Whither, then, Scott Rolen? In the deepest desert of those past forty years, he alone emerged, like a cave-dwelling prophet of What Should Be, alone among the Desi Relafords and Greg Jeffries and Carlton Loewers as a player with talent. And Rolen, the one home-grown, genuine talent in that Decade of Dyspepsia, was left to bake and flop around in a crumbling stadium with a crummy team and learn how to be a malcontent, and even that's up for some debate. The line at the time was that the Phillies couldn't afford him, but that wasn't true. They came around, at last, with the money to spend on him, but it was too late, and they were wrong because it was only part of the point, and he was right, and the were the kinds of wrong and rights it was painful to live through and still painful to revisit, though success of the 2007-2011 era masked it somewhat. Still: it returns these sullen days, like the opioid that has worn off in the wee small hours of a postoperative biopsy whose results we really dread. Morning won't come soon.
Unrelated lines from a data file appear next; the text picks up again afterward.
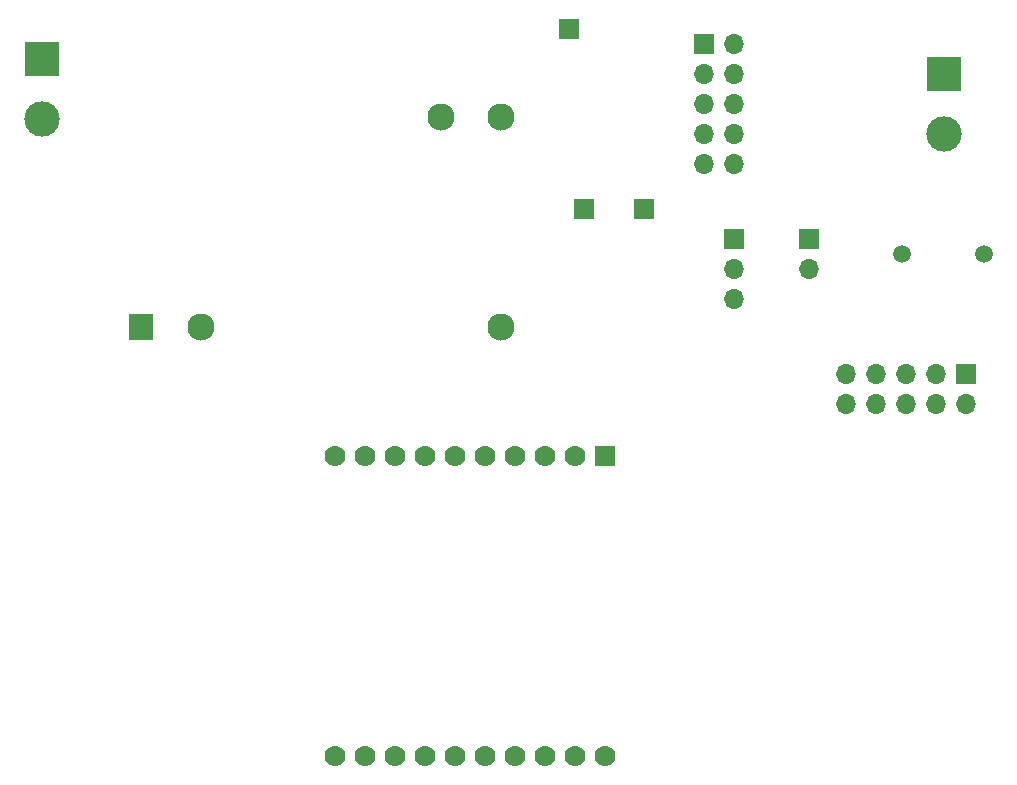
<source format=gbs>
G04 #@! TF.GenerationSoftware,KiCad,Pcbnew,(6.0.0-0)*
G04 #@! TF.CreationDate,2022-10-12T14:44:47+02:00*
G04 #@! TF.ProjectId,prototype-2,70726f74-6f74-4797-9065-2d322e6b6963,rev?*
G04 #@! TF.SameCoordinates,Original*
G04 #@! TF.FileFunction,Soldermask,Bot*
G04 #@! TF.FilePolarity,Negative*
%FSLAX46Y46*%
G04 Gerber Fmt 4.6, Leading zero omitted, Abs format (unit mm)*
G04 Created by KiCad (PCBNEW (6.0.0-0)) date 2022-10-12 14:44:47*
%MOMM*%
%LPD*%
G01*
G04 APERTURE LIST*
%ADD10R,1.700000X1.700000*%
%ADD11O,1.700000X1.700000*%
%ADD12R,1.778000X1.778000*%
%ADD13C,1.778000*%
%ADD14C,1.500000*%
%ADD15R,2.000000X2.300000*%
%ADD16C,2.300000*%
%ADD17R,3.000000X3.000000*%
%ADD18C,3.000000*%
G04 APERTURE END LIST*
D10*
X176530000Y-71115000D03*
D11*
X176530000Y-73655000D03*
D10*
X156210000Y-53340000D03*
X167640000Y-54610000D03*
D11*
X170180000Y-54610000D03*
X167640000Y-57150000D03*
X170180000Y-57150000D03*
X167640000Y-59690000D03*
X170180000Y-59690000D03*
X167640000Y-62230000D03*
X170180000Y-62230000D03*
X167640000Y-64770000D03*
X170180000Y-64770000D03*
D12*
X159255000Y-89495000D03*
D13*
X156715000Y-89495000D03*
X154175000Y-89495000D03*
X151635000Y-89495000D03*
X149095000Y-89495000D03*
X146555000Y-89495000D03*
X144015000Y-89495000D03*
X141475000Y-89495000D03*
X138935000Y-89495000D03*
X136395000Y-89495000D03*
X136395000Y-114895000D03*
X138935000Y-114895000D03*
X141475000Y-114895000D03*
X144015000Y-114895000D03*
X146555000Y-114895000D03*
X149095000Y-114895000D03*
X151635000Y-114895000D03*
X154175000Y-114895000D03*
X156715000Y-114895000D03*
X159255000Y-114895000D03*
D14*
X191405000Y-72390000D03*
X184405000Y-72390000D03*
D10*
X162560000Y-68580000D03*
D15*
X120015000Y-78597500D03*
D16*
X125095000Y-78597500D03*
X150495000Y-78597500D03*
X150495000Y-60817500D03*
X145415000Y-60817500D03*
D10*
X189865000Y-82550000D03*
D11*
X189865000Y-85090000D03*
X187325000Y-82550000D03*
X187325000Y-85090000D03*
X184785000Y-82550000D03*
X184785000Y-85090000D03*
X182245000Y-82550000D03*
X182245000Y-85090000D03*
X179705000Y-82550000D03*
X179705000Y-85090000D03*
D10*
X157480000Y-68580000D03*
X170180000Y-71135000D03*
D11*
X170180000Y-73675000D03*
X170180000Y-76215000D03*
D17*
X187960000Y-57150000D03*
D18*
X187960000Y-62230000D03*
D17*
X111625000Y-55880000D03*
D18*
X111625000Y-60960000D03*
M02*

</source>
Rolen represented a disruptive force, the punk band come to play for a new audience, and yet was shouted down and shunted away in Philadelphia by its tiresome Baby Boomer big brothers who just weren't ready for him when he was here. So I wish him a happy retirement, and am thankful he played here, and perhaps even more thankful that the years have been kind enough to forget a lot of that bad ugliness surrounding him and his departure from Philadelphia, though the pang of the Infield That Might Have Been in the past decade rankles and stings. In 2018 they'll all come back for a cermony, and I'll clap politely for the memory of the defensive prowess of Pedro Feliz. It should be Rolen.

We might wish to believe that things are different in Philadelphia, but I'm not sure of that. I'm sure the song remains the same.